Instructions for the task: Go through the listing and state how many lines hold the string "linecap". Nothing else is needed.

Data provided:
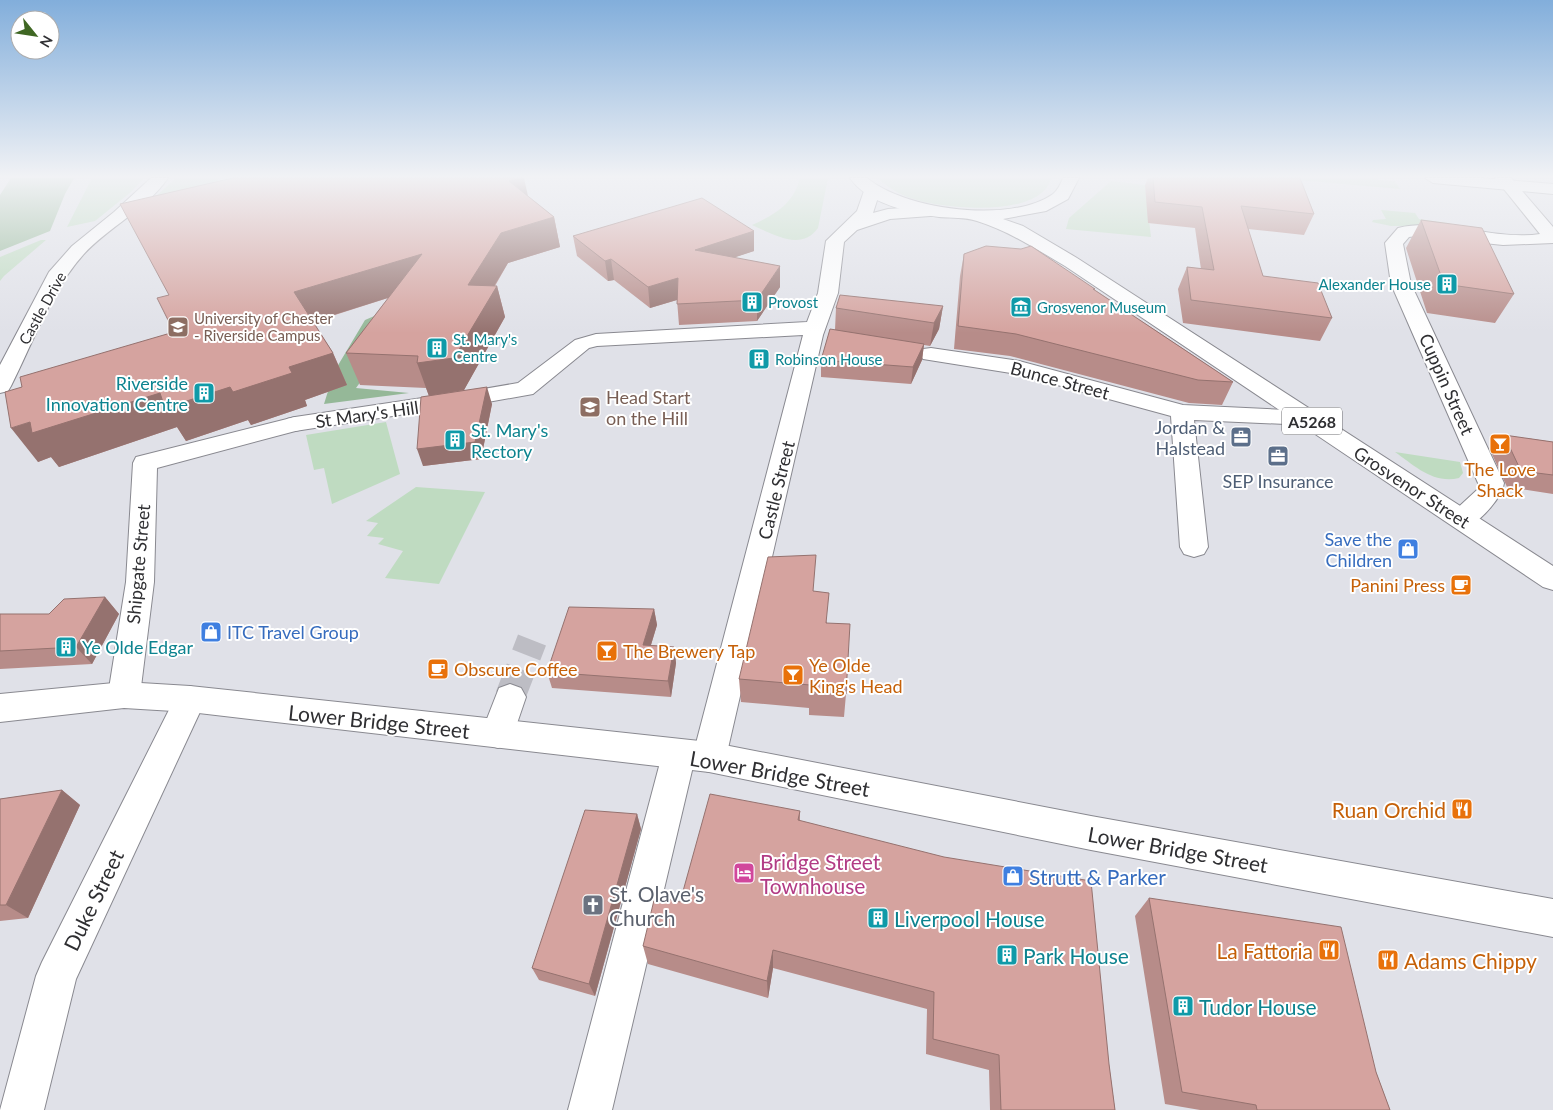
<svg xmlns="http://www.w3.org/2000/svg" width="1553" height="1110" font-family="Lato,sans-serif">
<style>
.green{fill:#bfdbc1}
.forest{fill:#95b898}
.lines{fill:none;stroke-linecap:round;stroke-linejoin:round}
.pedestrian-tunnel{stroke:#bdbdc4;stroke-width:30;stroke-dasharray:30 15;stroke-linecap:butt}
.pedestrian-casing{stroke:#898990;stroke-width:2}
.minor-casing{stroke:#898990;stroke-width:2}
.tertiary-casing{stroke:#898990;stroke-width:2}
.trunk-casing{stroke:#898990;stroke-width:2}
.pedestrian{fill:#fff;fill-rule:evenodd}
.minor{fill:#fff;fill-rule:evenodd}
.tertiary{fill:#fff;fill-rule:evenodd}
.trunk{fill:#fff;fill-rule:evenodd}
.wall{fill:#b78c89}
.shaded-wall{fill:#95726f}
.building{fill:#d5a39f;stroke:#95726f}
.labels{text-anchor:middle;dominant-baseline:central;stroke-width:4;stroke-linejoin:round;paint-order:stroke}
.far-culture-label{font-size:15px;fill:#0d838f;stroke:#fff;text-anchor:start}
.far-street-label{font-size:15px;fill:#2f2f32;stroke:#fff}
.far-education-label{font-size:15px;fill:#785e54;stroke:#fff;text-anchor:start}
.shield{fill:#fff;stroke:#6d6d70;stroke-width:1}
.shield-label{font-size:16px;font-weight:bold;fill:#2f2f32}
.street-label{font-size:18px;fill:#2f2f32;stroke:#fff}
.culture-label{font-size:18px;fill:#0d838f;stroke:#fff;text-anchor:start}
.education-label{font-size:18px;fill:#785e54;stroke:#fff;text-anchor:start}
.service-label{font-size:18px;fill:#4e5e75;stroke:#fff;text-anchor:end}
.food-label{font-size:18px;fill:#c56008;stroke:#fff;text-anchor:start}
.shop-label{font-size:18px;fill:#366cbe;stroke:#fff;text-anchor:end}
.near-street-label{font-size:21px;fill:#2f2f32;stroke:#fff}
.near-food-label{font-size:21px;fill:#c56008;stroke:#fff;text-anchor:end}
.near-hotel-label{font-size:21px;fill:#b23c85;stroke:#fff;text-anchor:start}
.near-shop-label{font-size:21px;fill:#366cbe;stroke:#fff;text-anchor:start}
.near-worship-label{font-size:21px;fill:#5b616d;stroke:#fff;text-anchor:start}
.near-culture-label{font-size:21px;fill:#0d838f;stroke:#fff;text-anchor:start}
</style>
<rect width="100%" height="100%" fill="#e0e1e8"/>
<path class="green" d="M92 178H144L131 192 95 221 67 227Z
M176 178H218L221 200 155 197Z
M800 178H828L818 228C801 252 773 234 752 225 775 215 794 203 800 178Z
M877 178H1051C1042 218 947 209 917 200 901 196 889 188 877 178Z
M1275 178H1355L1395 181 1400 189Z
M1111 181 1145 185 1151 237 1066 229 1069 218Z
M1381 210 1415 213 1419 219 1448 223 1451 226H1391L1372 222 1373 220 1386 219Z
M41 240H46L4 276 0 281V257Z
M386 422 400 474 332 504 324 468 314 470 306 435Z
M1395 452 1460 462 1463 473 1459 478C1433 484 1415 466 1395 452Z
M416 487 485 492 439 584 385 578 403 551 378 544 384 538 367 536 378 523 366 521Z"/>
<path class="forest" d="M11 178H74L65 194 50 231 0 251V195Z
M386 311 405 321 356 388 409 393 324 404 334 372 365 320Z"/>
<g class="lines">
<path class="pedestrian-tunnel" d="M510 697 532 640"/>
<g class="pedestrian-casing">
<path id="pedestrian" d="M456 393 464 395 467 400 464 405 295 431 287 429 283 424 287 419 295 417Z
M510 684 521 688 526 697 510 744 498 748 486 744 481 734 499 688Z"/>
</g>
<g class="minor-casing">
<path id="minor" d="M151 178H168C146 210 108 227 83 255 50 292 33 343 11 386L8 391 0 393V365L49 272 72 246 114 212Z
M1495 178H1511L1553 227V243L1503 245 1417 236 1409 237 1403 244 1411 284 1504 483C1502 497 1483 518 1471 525 1464 529 1458 527 1452 525L1448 519 1452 513 1478 489V483L1391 284 1385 243 1398 228C1443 217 1494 241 1540 234Z
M872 186 880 191 873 213 888 209 930 206 936 207 938 211 936 215 930 216 890 219 857 230 844 242 838 293 823 335 726 757 721 768 709 772 697 768 694 762 612 1110H568L662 755 667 744 679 740 691 744 694 751 803 335 597 346 589 348 533 394 460 407 452 405 449 400 452 395 460 393 518 383 575 340 596 334 807 322 818 293 826 241 857 211 864 191Z
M931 348 1019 361 1183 405 1307 411 1315 413 1319 418 1315 423 1307 425 1194 420 1208 547 1204 554 1194 557 1184 554 1180 547 1171 416 1017 374 923 359 920 354 923 349Z
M295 417 303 419 307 424 303 429 157 468 154 582 140 695 135 704 124 708 113 704 108 695 126 582 133 463 136 457Z
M190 686 201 690 206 699 76 979 44 1110H0L36 976 42 962 179 690Z"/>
</g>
<g class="tertiary-casing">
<path id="tertiary" d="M124 682 190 686 709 742 1091 816 1553 899V937L1091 850 709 772 190 712 124 708 0 722V694Z"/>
</g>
<g class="trunk-casing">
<path id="trunk" d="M850 178H867C905 210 1011 224 1053 194 1058 190 1061 183 1063 178H1079L1068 199 1046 211 1003 219 1023 226 1077 258 1553 566V590L1543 587 1065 266C1036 249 1009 231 977 221 965 217 951 218 939 217 910 213 868 204 850 178Z
M1425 178H1481L1553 184V194L1433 183Z"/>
</g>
<use href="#pedestrian" class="pedestrian"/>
<use href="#minor" class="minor"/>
<use href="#tertiary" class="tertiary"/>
<use href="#trunk" class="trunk"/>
</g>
<path class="wall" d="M1148 178H1300L1314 214 1304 235 1248 229 1263 276 1332 318 1320 341 1183 323 1178 289 1187 267 1201 269 1195 228 1148 223 1145 185Z
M529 197 554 217 560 247 508 263 495 286H497L505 317 464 390 492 404 481 459 423 466 429 396 426 388 360 385 346 353 388 298 313 322 333 353 347 385 305 400 307 406 251 425 248 420 186 441 177 427 59 467 51 457 38 462 22 387 174 332Z
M1421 220 1514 294 1495 323 1427 313 1406 248Z
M754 231V251L735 257 780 287 757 321 679 325 677 300 650 308 614 280 608 281 577 256 573 236Z
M964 254 1095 289V290L1233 382 1222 405 1189 403 1010 356 954 349 960 276Z
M943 306 939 329 930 346 924 345 922 360 911 384 821 377V360L835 330 836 308Z
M1504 435 1553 442V494L1507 487 1491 452Z
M814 591 827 623 846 694 844 717 809 715V708L741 702 739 679Z
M105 597 119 614 92 664 0 669V614H49Z
M654 609 657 625 651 645 674 647 676 663 671 697 552 688 547 672Z
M62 790 80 805 28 918 0 921V799Z
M800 811V821L1109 1064 1115 1110H990L989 1070 926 1054 927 1009 773 968 768 998 648 964 643 946 680 902Z
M637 814 641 829 595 996 539 980 532 968Z
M1149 898 1376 1072 1390 1110H1200L1165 1104 1135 916Z"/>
<path class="shaded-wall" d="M522 178H524L530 205 509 181Z
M554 217 560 247 508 263 476 316 468 285 501 233Z
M754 231V251L697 270 695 250Z
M422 254 432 284 308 323 294 292Z
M611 259 614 280 608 281 605 261Z
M780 266V287L757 321V300Z
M678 278 680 299 650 308 648 287Z
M497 286 505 317 464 390 429 396 417 363Z
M943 306 939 329 930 346 934 323Z
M924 344 922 360 911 384 913 367Z
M333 353 347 385 305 400 307 406 251 425 248 420 186 441 177 427 59 467 51 457 38 462 11 428 30 422 160 393Z
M487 387 492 404 481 459 423 466 417 449Z
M105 597 119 614 92 664 76 647Z
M654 609 657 625 646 661 643 645Z
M674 647 676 663 671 697 668 681Z
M62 790 80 805 28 918 6 905Z
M637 814 641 829 595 996 589 984Z
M773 950V968L768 998 767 981Z"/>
<path class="building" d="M233 178H522L509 181 554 217 501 233 468 285 497 286 454 358 417 363 418 356 346 353 422 254 294 292 333 353 289 367 292 373 233 392 230 387 165 408 160 393 32 433 30 422 11 428 5 392 22 387 20 377 174 332 157 298 169 295 120 204Z
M1153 178H1300L1314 214 1241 206 1263 276 1318 283 1332 318 1191 300 1187 267 1214 270 1202 207 1155 202Z
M702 198 754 231 695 250 780 266 757 300 677 304 678 278 648 287 611 259 605 261 573 236Z
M1421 220 1482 228 1514 294 1444 284Z
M986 246 1021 249 1031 246 1095 289H1093L1233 382 1198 380 1016 334 958 326 964 254Z
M840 295 943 306 934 323 836 308Z
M830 329 924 344 913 367 821 360Z
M487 387 475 442 417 449 421 397Z
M1504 435 1553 442V475L1521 471Z
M816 555 813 591 829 593 826 623 850 624 846 694 810 692V685L739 679 768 557Z
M105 597 76 647 0 651V614H49L64 599Z
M569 607 654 609 643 645 674 647 668 681 547 672Z
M62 790 6 905H0V799Z
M710 794 800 811 798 820 944 857 1091 881 1109 1064 1115 1110H1001L999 1055 933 1039 934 992 773 950 767 981 643 946 655 896 680 902Z
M585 810 637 814 589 984 532 968Z
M1149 898 1341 927 1376 1072 1390 1110H1257L1256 1105 1182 1092Z"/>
<linearGradient id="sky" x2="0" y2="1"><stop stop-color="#82aedb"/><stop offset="0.53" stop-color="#f1f2f5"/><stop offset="1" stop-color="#f1f2f5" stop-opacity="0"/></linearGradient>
<rect width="1553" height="333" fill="url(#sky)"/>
<defs>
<g id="building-square" transform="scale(1.125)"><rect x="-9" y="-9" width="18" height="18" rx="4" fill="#0f9aa8" stroke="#fff"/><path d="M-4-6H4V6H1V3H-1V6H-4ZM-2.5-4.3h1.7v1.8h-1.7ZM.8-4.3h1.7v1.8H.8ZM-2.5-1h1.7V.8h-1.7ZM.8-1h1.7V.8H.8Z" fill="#fff"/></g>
<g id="museum-square" transform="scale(1.125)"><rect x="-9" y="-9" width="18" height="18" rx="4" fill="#0f9aa8" stroke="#fff"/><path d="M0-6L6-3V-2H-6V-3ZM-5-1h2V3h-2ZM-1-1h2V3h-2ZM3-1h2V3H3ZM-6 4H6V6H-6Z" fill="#fff"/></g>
<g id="university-square" transform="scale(1.125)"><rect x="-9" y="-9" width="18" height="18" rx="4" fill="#8d6e63" stroke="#fff"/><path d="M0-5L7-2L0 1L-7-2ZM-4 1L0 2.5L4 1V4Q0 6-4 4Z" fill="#fff"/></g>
<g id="school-square" transform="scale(1.125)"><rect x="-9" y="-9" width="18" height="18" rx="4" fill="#8d6e63" stroke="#fff"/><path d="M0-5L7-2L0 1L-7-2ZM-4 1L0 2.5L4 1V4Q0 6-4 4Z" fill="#fff"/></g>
<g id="office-square" transform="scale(1.125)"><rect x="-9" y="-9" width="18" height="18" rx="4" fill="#5c6f8a" stroke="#fff"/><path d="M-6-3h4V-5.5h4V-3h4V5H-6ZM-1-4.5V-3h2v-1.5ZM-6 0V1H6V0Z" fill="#fff"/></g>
<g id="bar-square" transform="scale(1.125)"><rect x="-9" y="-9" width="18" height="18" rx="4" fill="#e8710a" stroke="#fff"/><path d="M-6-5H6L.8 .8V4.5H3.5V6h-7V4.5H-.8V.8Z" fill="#fff"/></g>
<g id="shop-square" transform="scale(1.125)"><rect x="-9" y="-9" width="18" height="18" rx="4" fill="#3f7fe0" stroke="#fff"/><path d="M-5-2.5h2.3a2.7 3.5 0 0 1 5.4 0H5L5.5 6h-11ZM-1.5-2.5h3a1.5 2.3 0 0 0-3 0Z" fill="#fff"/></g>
<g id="cafe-square" transform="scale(1.125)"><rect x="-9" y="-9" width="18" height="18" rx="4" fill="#e8710a" stroke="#fff"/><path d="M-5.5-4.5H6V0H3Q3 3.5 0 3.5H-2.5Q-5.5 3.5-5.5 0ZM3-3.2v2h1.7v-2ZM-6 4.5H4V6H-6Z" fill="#fff"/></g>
<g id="restaurant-square" transform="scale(1.125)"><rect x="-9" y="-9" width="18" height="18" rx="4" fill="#e8710a" stroke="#fff"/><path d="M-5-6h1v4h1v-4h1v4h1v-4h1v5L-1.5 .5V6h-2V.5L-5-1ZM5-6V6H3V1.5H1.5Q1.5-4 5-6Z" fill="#fff"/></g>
<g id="hotel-square" transform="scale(1.125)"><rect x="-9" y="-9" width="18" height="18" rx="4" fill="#d1479c" stroke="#fff"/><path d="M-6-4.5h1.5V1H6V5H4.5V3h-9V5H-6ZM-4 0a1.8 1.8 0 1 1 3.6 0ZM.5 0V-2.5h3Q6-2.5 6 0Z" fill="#fff"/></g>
<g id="church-square" transform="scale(1.125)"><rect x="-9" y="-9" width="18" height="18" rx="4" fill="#6b7280" stroke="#fff"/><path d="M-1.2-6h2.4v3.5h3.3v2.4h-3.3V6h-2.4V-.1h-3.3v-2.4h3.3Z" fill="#fff"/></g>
</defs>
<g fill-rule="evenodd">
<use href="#building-square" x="1447" y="284"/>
<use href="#building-square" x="752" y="302"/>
<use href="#museum-square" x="1021" y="307"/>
<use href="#university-square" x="178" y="327"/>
<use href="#building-square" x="437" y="348"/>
<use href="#building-square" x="759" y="359"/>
<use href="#building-square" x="204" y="393"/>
<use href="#school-square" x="590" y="407"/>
<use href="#office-square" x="1241" y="437"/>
<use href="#building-square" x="455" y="440"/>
<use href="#bar-square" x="1500" y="444"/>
<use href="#office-square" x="1278" y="456"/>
<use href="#shop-square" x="1408" y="549"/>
<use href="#cafe-square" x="1461" y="585"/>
<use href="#shop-square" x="211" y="632"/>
<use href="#building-square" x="66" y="647"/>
<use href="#bar-square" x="607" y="651"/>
<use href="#cafe-square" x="438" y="669"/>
<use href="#bar-square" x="793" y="675"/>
<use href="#restaurant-square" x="1462" y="809"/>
<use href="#hotel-square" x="744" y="873"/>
<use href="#shop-square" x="1013" y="876"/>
<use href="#church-square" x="593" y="905"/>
<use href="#building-square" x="878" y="918"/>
<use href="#restaurant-square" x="1329" y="950"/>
<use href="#building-square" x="1007" y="955"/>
<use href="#restaurant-square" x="1388" y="960"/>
<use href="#building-square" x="1183" y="1006"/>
</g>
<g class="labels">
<g class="far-culture-label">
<text x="1431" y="284" text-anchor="end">Alexander House</text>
<text x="768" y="302">Provost</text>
<text x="1037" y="307">Grosvenor Museum</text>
<text x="453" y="339">St. Mary's<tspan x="453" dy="17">Centre</tspan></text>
<text x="775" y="359">Robinson House</text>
</g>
<g class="far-street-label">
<text transform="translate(42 308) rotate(-61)">Castle Drive</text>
</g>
<g class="far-education-label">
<text x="194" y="318">University of Chester<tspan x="194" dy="17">- Riverside Campus</tspan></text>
</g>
<rect class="shield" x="1282" y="407.5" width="60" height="27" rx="4"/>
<g class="shield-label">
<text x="1312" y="421">A5268</text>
</g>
<g class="street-label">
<text transform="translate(1060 380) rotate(15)">Bunce Street</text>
<text transform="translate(1447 384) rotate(66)">Cuppin Street</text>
<text transform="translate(367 414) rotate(-8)">St Mary's Hill</text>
<text transform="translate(1412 487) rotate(33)">Grosvenor Street</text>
<text transform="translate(776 490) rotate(-76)">Castle Street</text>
<text transform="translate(138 564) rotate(-85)">Shipgate Street</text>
</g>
<g class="culture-label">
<text x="188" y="383" text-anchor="end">Riverside<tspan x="188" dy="21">Innovation Centre</tspan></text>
<text x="471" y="430">St. Mary's<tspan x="471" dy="21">Rectory</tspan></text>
<text x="82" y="647">Ye Olde Edgar</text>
</g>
<g class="education-label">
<text x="606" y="397">Head Start<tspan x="606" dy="21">on the Hill</tspan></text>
</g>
<g class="service-label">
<text x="1225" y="427">Jordan &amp;<tspan x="1225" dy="21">Halstead</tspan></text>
<text x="1278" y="481" text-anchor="middle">SEP Insurance</text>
</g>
<g class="food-label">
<text x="1500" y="469" text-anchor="middle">The Love<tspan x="1500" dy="21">Shack</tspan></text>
<text x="1445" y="585" text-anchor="end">Panini Press</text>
<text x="623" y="651">The Brewery Tap</text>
<text x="809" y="665">Ye Olde<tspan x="809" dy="21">King's Head</tspan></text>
<text x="454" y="669">Obscure Coffee</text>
</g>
<g class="shop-label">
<text x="1392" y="539">Save the<tspan x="1392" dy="21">Children</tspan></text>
<text x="227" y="632" text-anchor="start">ITC Travel Group</text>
</g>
<g class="near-street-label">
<text transform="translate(379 721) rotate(6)">Lower Bridge Street</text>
<text transform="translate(780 773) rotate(10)">Lower Bridge Street</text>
<text transform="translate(1178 849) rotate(10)">Lower Bridge Street</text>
<text transform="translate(93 900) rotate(-64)">Duke Street</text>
</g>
<g class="near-food-label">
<text x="1446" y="809">Ruan Orchid</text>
<text x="1313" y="950">La Fattoria</text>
<text x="1404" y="960" text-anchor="start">Adams Chippy</text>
</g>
<g class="near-hotel-label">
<text x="760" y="861">Bridge Street<tspan x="760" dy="24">Townhouse</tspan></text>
</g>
<g class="near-shop-label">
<text x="1029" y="876">Strutt &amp; Parker</text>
</g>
<g class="near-worship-label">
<text x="609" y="893">St. Olave's<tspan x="609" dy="24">Church</tspan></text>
</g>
<g class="near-culture-label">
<text x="894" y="918">Liverpool House</text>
<text x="1023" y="955">Park House</text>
<text x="1199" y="1006">Tudor House</text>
</g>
</g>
<g transform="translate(35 35) rotate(120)"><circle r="24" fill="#ffffff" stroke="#acacad"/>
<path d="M0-4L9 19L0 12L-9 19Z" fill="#3f6723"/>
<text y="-8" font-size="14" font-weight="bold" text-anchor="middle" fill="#2f2f32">N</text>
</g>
</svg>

Answer for the task: 2